Requirement>
Would you please transcribe the data in full and exactly, excluding images?

(Dataset entries)
+++
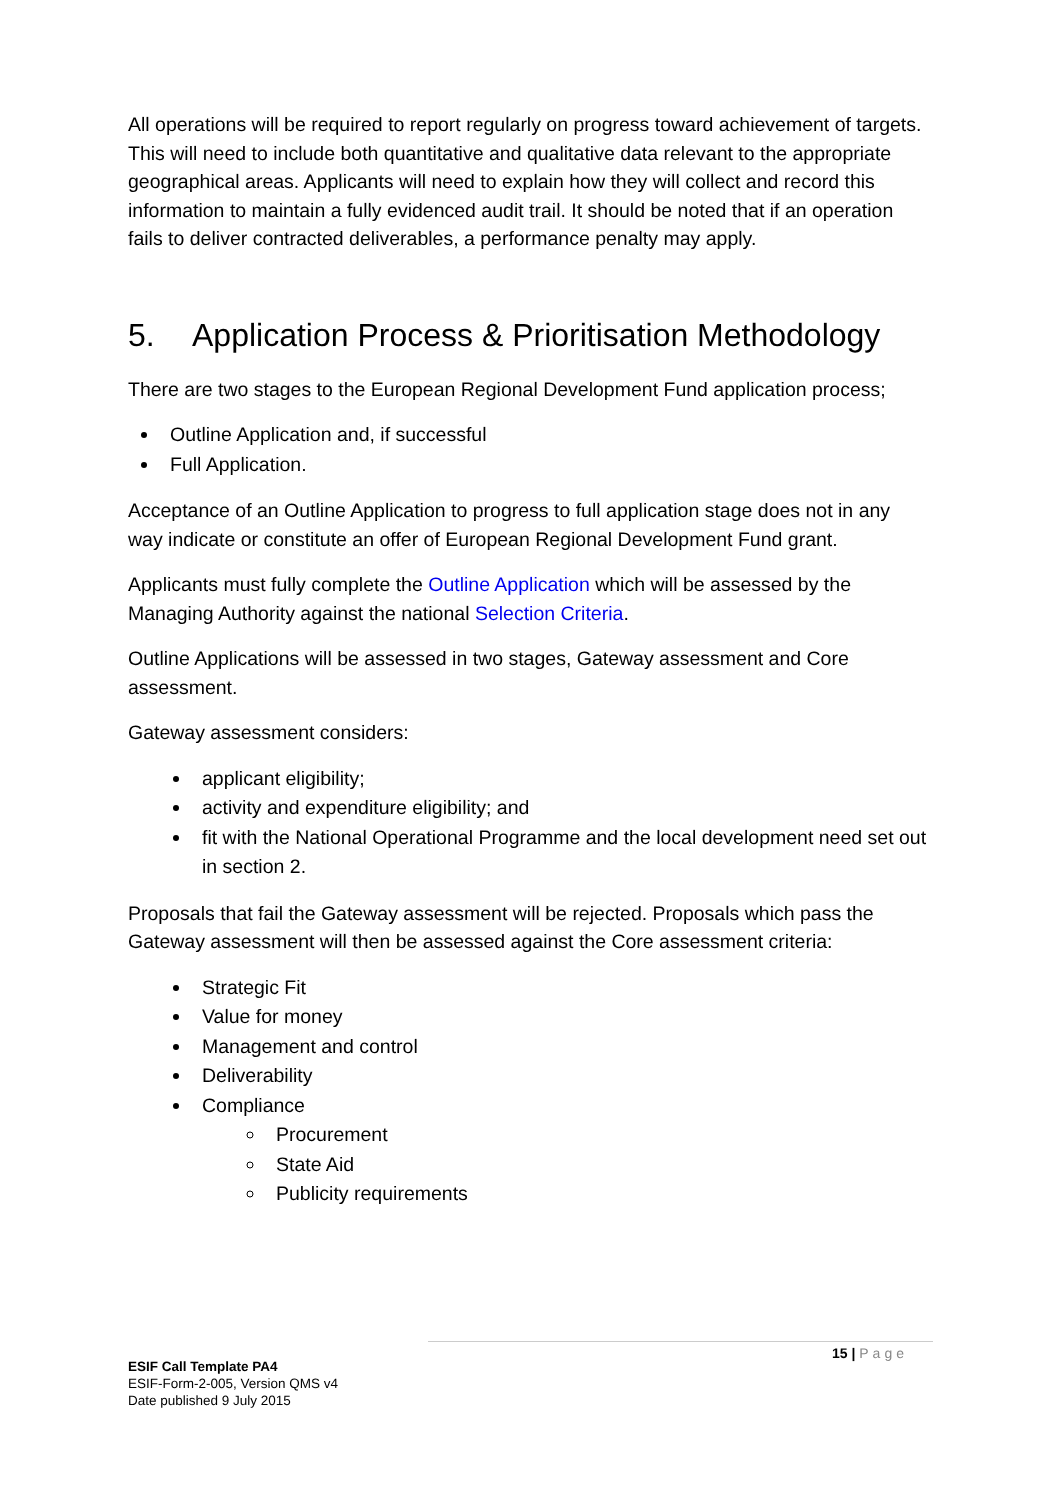All operations will be required to report regularly on progress toward achievement of targets. This will need to include both quantitative and qualitative data relevant to the appropriate geographical areas. Applicants will need to explain how they will collect and record this information to maintain a fully evidenced audit trail. It should be noted that if an operation fails to deliver contracted deliverables, a performance penalty may apply.
5. Application Process & Prioritisation Methodology
There are two stages to the European Regional Development Fund application process;
Outline Application and, if successful
Full Application.
Acceptance of an Outline Application to progress to full application stage does not in any way indicate or constitute an offer of European Regional Development Fund grant.
Applicants must fully complete the Outline Application which will be assessed by the Managing Authority against the national Selection Criteria.
Outline Applications will be assessed in two stages, Gateway assessment and Core assessment.
Gateway assessment considers:
applicant eligibility;
activity and expenditure eligibility; and
fit with the National Operational Programme and the local development need set out in section 2.
Proposals that fail the Gateway assessment will be rejected. Proposals which pass the Gateway assessment will then be assessed against the Core assessment criteria:
Strategic Fit
Value for money
Management and control
Deliverability
Compliance
Procurement
State Aid
Publicity requirements
15 | Page
ESIF Call Template PA4
ESIF-Form-2-005, Version QMS v4
Date published 9 July 2015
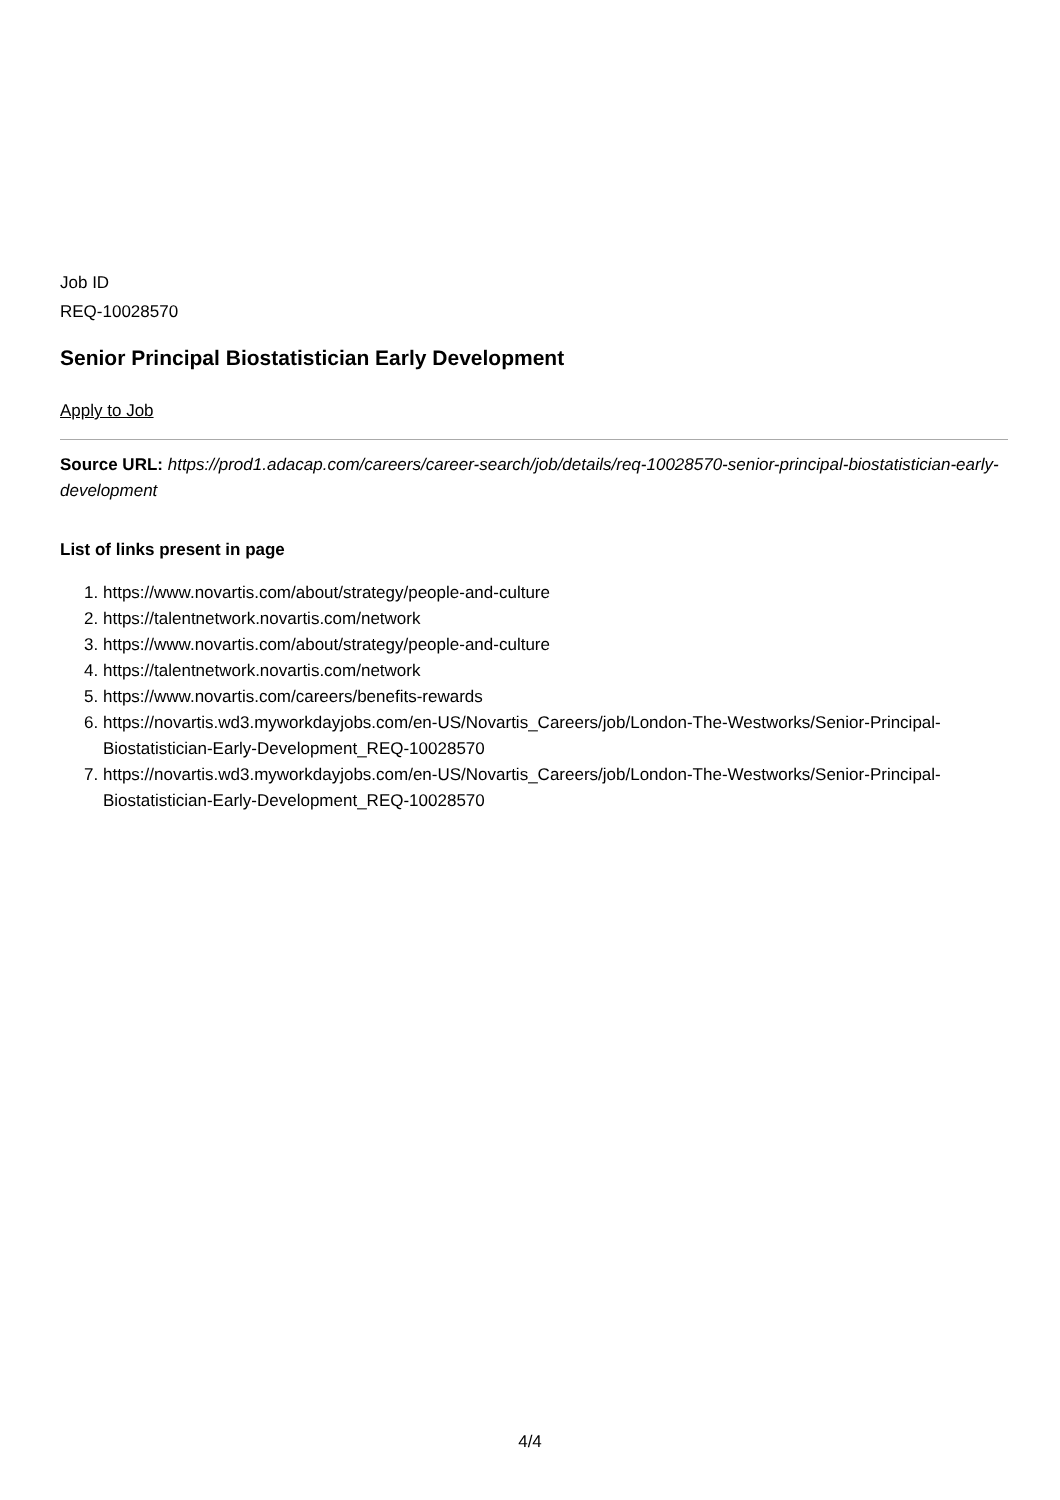Job ID
REQ-10028570
Senior Principal Biostatistician Early Development
Apply to Job
Source URL: https://prod1.adacap.com/careers/career-search/job/details/req-10028570-senior-principal-biostatistician-early-development
List of links present in page
1. https://www.novartis.com/about/strategy/people-and-culture
2. https://talentnetwork.novartis.com/network
3. https://www.novartis.com/about/strategy/people-and-culture
4. https://talentnetwork.novartis.com/network
5. https://www.novartis.com/careers/benefits-rewards
6. https://novartis.wd3.myworkdayjobs.com/en-US/Novartis_Careers/job/London-The-Westworks/Senior-Principal-Biostatistician-Early-Development_REQ-10028570
7. https://novartis.wd3.myworkdayjobs.com/en-US/Novartis_Careers/job/London-The-Westworks/Senior-Principal-Biostatistician-Early-Development_REQ-10028570
4/4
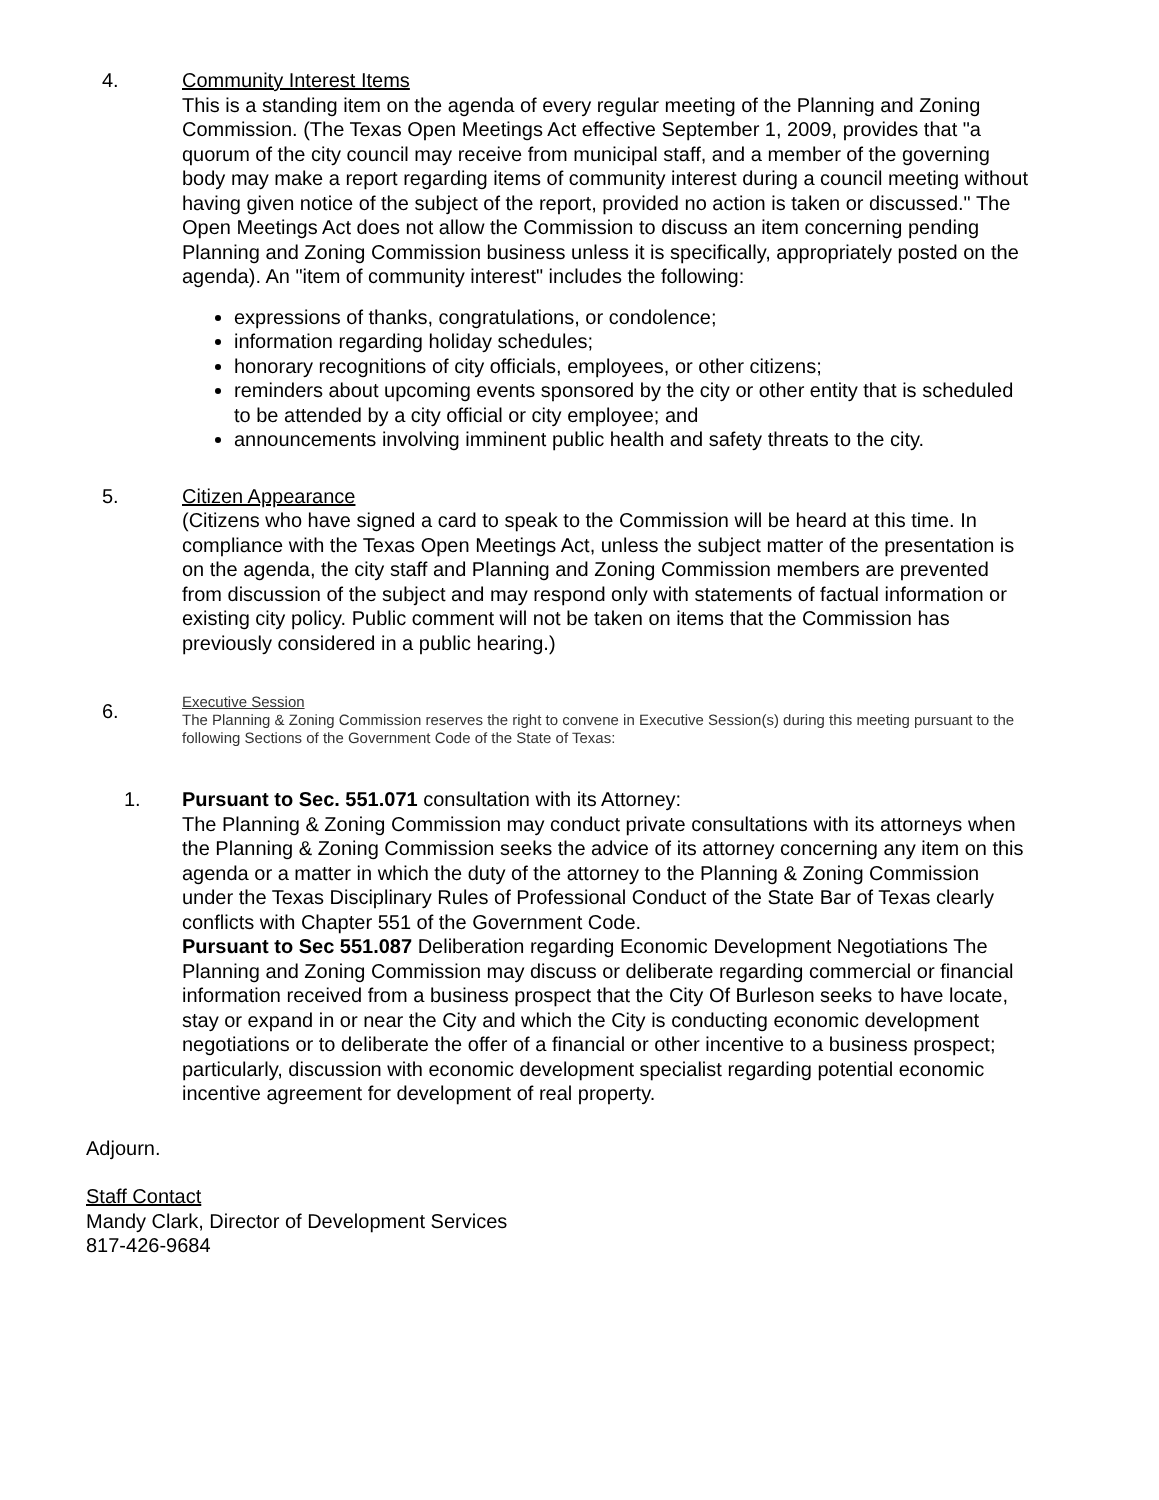4. Community Interest Items
This is a standing item on the agenda of every regular meeting of the Planning and Zoning Commission. (The Texas Open Meetings Act effective September 1, 2009, provides that "a quorum of the city council may receive from municipal staff, and a member of the governing body may make a report regarding items of community interest during a council meeting without having given notice of the subject of the report, provided no action is taken or discussed." The Open Meetings Act does not allow the Commission to discuss an item concerning pending Planning and Zoning Commission business unless it is specifically, appropriately posted on the agenda). An "item of community interest" includes the following:
expressions of thanks, congratulations, or condolence;
information regarding holiday schedules;
honorary recognitions of city officials, employees, or other citizens;
reminders about upcoming events sponsored by the city or other entity that is scheduled to be attended by a city official or city employee; and
announcements involving imminent public health and safety threats to the city.
5. Citizen Appearance
(Citizens who have signed a card to speak to the Commission will be heard at this time. In compliance with the Texas Open Meetings Act, unless the subject matter of the presentation is on the agenda, the city staff and Planning and Zoning Commission members are prevented from discussion of the subject and may respond only with statements of factual information or existing city policy. Public comment will not be taken on items that the Commission has previously considered in a public hearing.)
6.
Executive Session
The Planning & Zoning Commission reserves the right to convene in Executive Session(s) during this meeting pursuant to the following Sections of the Government Code of the State of Texas:
1. Pursuant to Sec. 551.071 consultation with its Attorney:
The Planning & Zoning Commission may conduct private consultations with its attorneys when the Planning & Zoning Commission seeks the advice of its attorney concerning any item on this agenda or a matter in which the duty of the attorney to the Planning & Zoning Commission under the Texas Disciplinary Rules of Professional Conduct of the State Bar of Texas clearly conflicts with Chapter 551 of the Government Code.
Pursuant to Sec 551.087 Deliberation regarding Economic Development Negotiations The Planning and Zoning Commission may discuss or deliberate regarding commercial or financial information received from a business prospect that the City Of Burleson seeks to have locate, stay or expand in or near the City and which the City is conducting economic development negotiations or to deliberate the offer of a financial or other incentive to a business prospect; particularly, discussion with economic development specialist regarding potential economic incentive agreement for development of real property.
Adjourn.
Staff Contact
Mandy Clark, Director of Development Services
817-426-9684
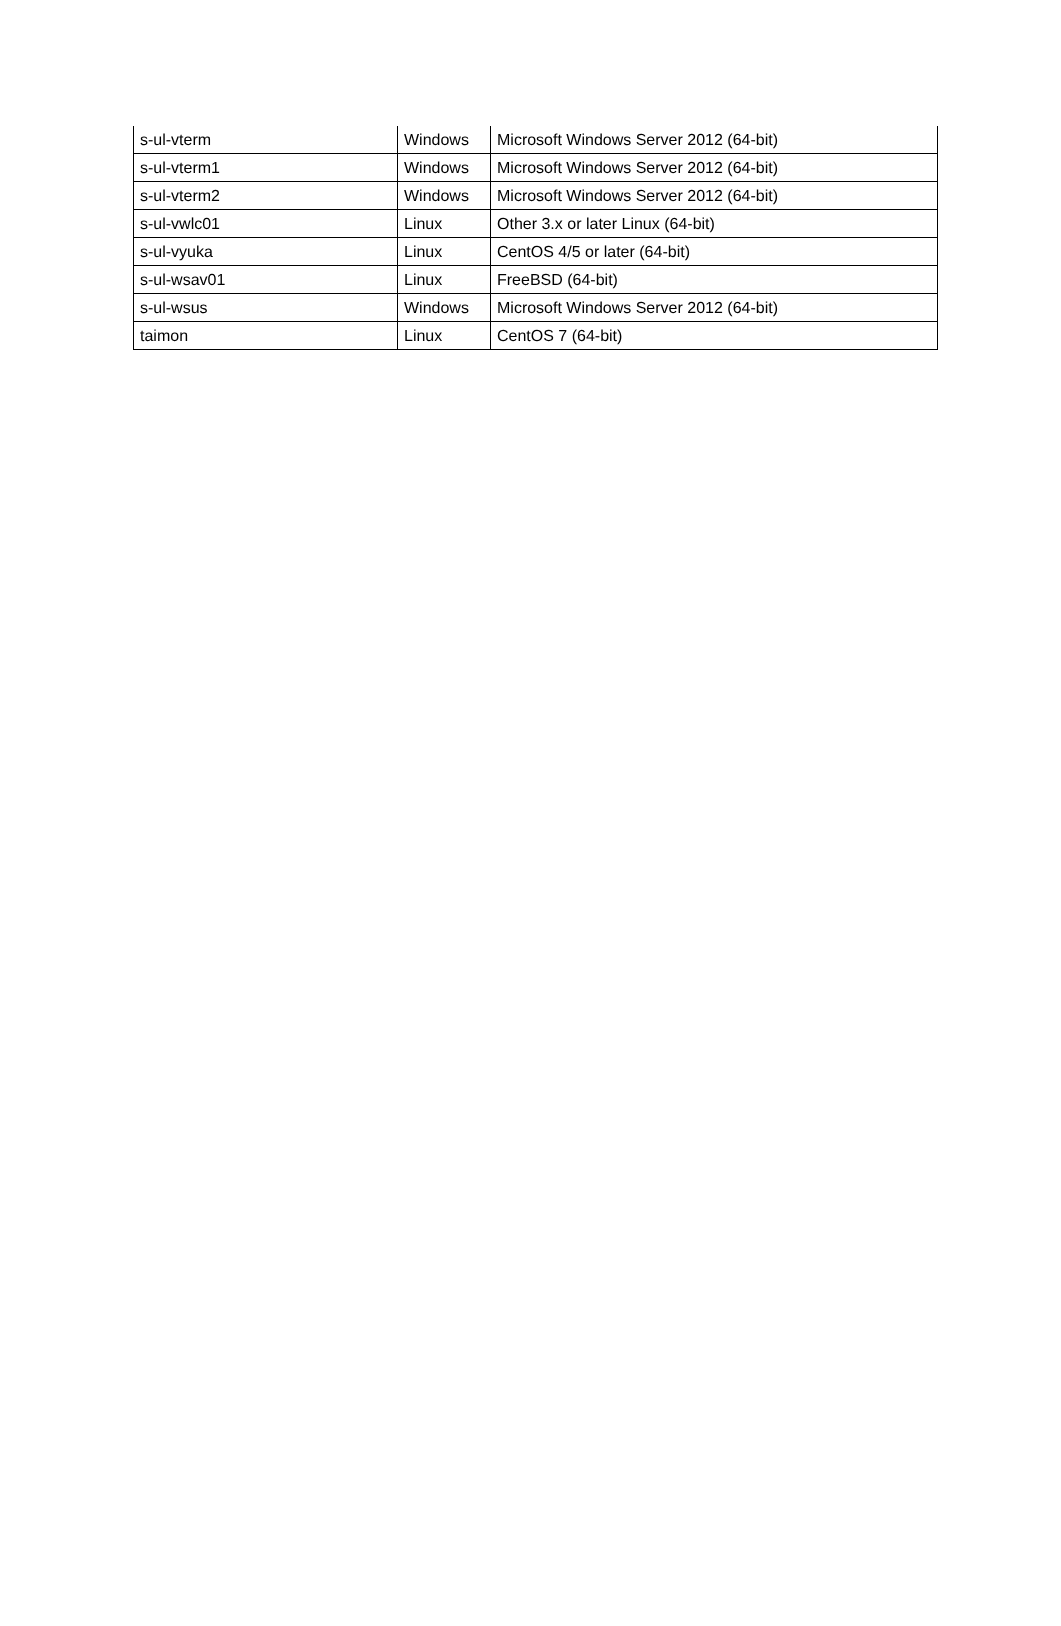| s-ul-vterm | Windows | Microsoft Windows Server 2012 (64-bit) |
| s-ul-vterm1 | Windows | Microsoft Windows Server 2012 (64-bit) |
| s-ul-vterm2 | Windows | Microsoft Windows Server 2012 (64-bit) |
| s-ul-vwlc01 | Linux | Other 3.x or later Linux (64-bit) |
| s-ul-vyuka | Linux | CentOS 4/5 or later (64-bit) |
| s-ul-wsav01 | Linux | FreeBSD (64-bit) |
| s-ul-wsus | Windows | Microsoft Windows Server 2012 (64-bit) |
| taimon | Linux | CentOS 7 (64-bit) |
+++
Reply to the exercise>
All operations will be required to report regularly on progress toward achievement of targets. This will need to include both quantitative and qualitative data relevant to the appropriate geographical areas. Applicants will need to explain how they will collect and record this information to maintain a fully evidenced audit trail. It should be noted that if an operation fails to deliver contracted deliverables, a performance penalty may apply.
5. Application Process & Prioritisation Methodology
There are two stages to the European Regional Development Fund application process;
Outline Application and, if successful
Full Application.
Acceptance of an Outline Application to progress to full application stage does not in any way indicate or constitute an offer of European Regional Development Fund grant.
Applicants must fully complete the Outline Application which will be assessed by the Managing Authority against the national Selection Criteria.
Outline Applications will be assessed in two stages, Gateway assessment and Core assessment.
Gateway assessment considers:
applicant eligibility;
activity and expenditure eligibility; and
fit with the National Operational Programme and the local development need set out in section 2.
Proposals that fail the Gateway assessment will be rejected. Proposals which pass the Gateway assessment will then be assessed against the Core assessment criteria:
Strategic Fit
Value for money
Management and control
Deliverability
Compliance
Procurement
State Aid
Publicity requirements
15 | Page
ESIF Call Template PA4
ESIF-Form-2-005, Version QMS v4
Date published 9 July 2015
Job ID
REQ-10028570
Senior Principal Biostatistician Early Development
Apply to Job
Source URL: https://prod1.adacap.com/careers/career-search/job/details/req-10028570-senior-principal-biostatistician-early-development
List of links present in page
1. https://www.novartis.com/about/strategy/people-and-culture
2. https://talentnetwork.novartis.com/network
3. https://www.novartis.com/about/strategy/people-and-culture
4. https://talentnetwork.novartis.com/network
5. https://www.novartis.com/careers/benefits-rewards
6. https://novartis.wd3.myworkdayjobs.com/en-US/Novartis_Careers/job/London-The-Westworks/Senior-Principal-Biostatistician-Early-Development_REQ-10028570
7. https://novartis.wd3.myworkdayjobs.com/en-US/Novartis_Careers/job/London-The-Westworks/Senior-Principal-Biostatistician-Early-Development_REQ-10028570
4/4
4. Community Interest Items
This is a standing item on the agenda of every regular meeting of the Planning and Zoning Commission. (The Texas Open Meetings Act effective September 1, 2009, provides that "a quorum of the city council may receive from municipal staff, and a member of the governing body may make a report regarding items of community interest during a council meeting without having given notice of the subject of the report, provided no action is taken or discussed." The Open Meetings Act does not allow the Commission to discuss an item concerning pending Planning and Zoning Commission business unless it is specifically, appropriately posted on the agenda). An "item of community interest" includes the following:
expressions of thanks, congratulations, or condolence;
information regarding holiday schedules;
honorary recognitions of city officials, employees, or other citizens;
reminders about upcoming events sponsored by the city or other entity that is scheduled to be attended by a city official or city employee; and
announcements involving imminent public health and safety threats to the city.
5. Citizen Appearance
(Citizens who have signed a card to speak to the Commission will be heard at this time. In compliance with the Texas Open Meetings Act, unless the subject matter of the presentation is on the agenda, the city staff and Planning and Zoning Commission members are prevented from discussion of the subject and may respond only with statements of factual information or existing city policy. Public comment will not be taken on items that the Commission has previously considered in a public hearing.)
6.
Executive Session
The Planning & Zoning Commission reserves the right to convene in Executive Session(s) during this meeting pursuant to the following Sections of the Government Code of the State of Texas:
1. Pursuant to Sec. 551.071 consultation with its Attorney:
The Planning & Zoning Commission may conduct private consultations with its attorneys when the Planning & Zoning Commission seeks the advice of its attorney concerning any item on this agenda or a matter in which the duty of the attorney to the Planning & Zoning Commission under the Texas Disciplinary Rules of Professional Conduct of the State Bar of Texas clearly conflicts with Chapter 551 of the Government Code.
Pursuant to Sec 551.087 Deliberation regarding Economic Development Negotiations The Planning and Zoning Commission may discuss or deliberate regarding commercial or financial information received from a business prospect that the City Of Burleson seeks to have locate, stay or expand in or near the City and which the City is conducting economic development negotiations or to deliberate the offer of a financial or other incentive to a business prospect; particularly, discussion with economic development specialist regarding potential economic incentive agreement for development of real property.
Adjourn.
Staff Contact
Mandy Clark, Director of Development Services
817-426-9684
| s-ul-vterm | Windows | Microsoft Windows Server 2012 (64-bit) |
| s-ul-vterm1 | Windows | Microsoft Windows Server 2012 (64-bit) |
| s-ul-vterm2 | Windows | Microsoft Windows Server 2012 (64-bit) |
| s-ul-vwlc01 | Linux | Other 3.x or later Linux (64-bit) |
| s-ul-vyuka | Linux | CentOS 4/5 or later (64-bit) |
| s-ul-wsav01 | Linux | FreeBSD (64-bit) |
| s-ul-wsus | Windows | Microsoft Windows Server 2012 (64-bit) |
| taimon | Linux | CentOS 7 (64-bit) |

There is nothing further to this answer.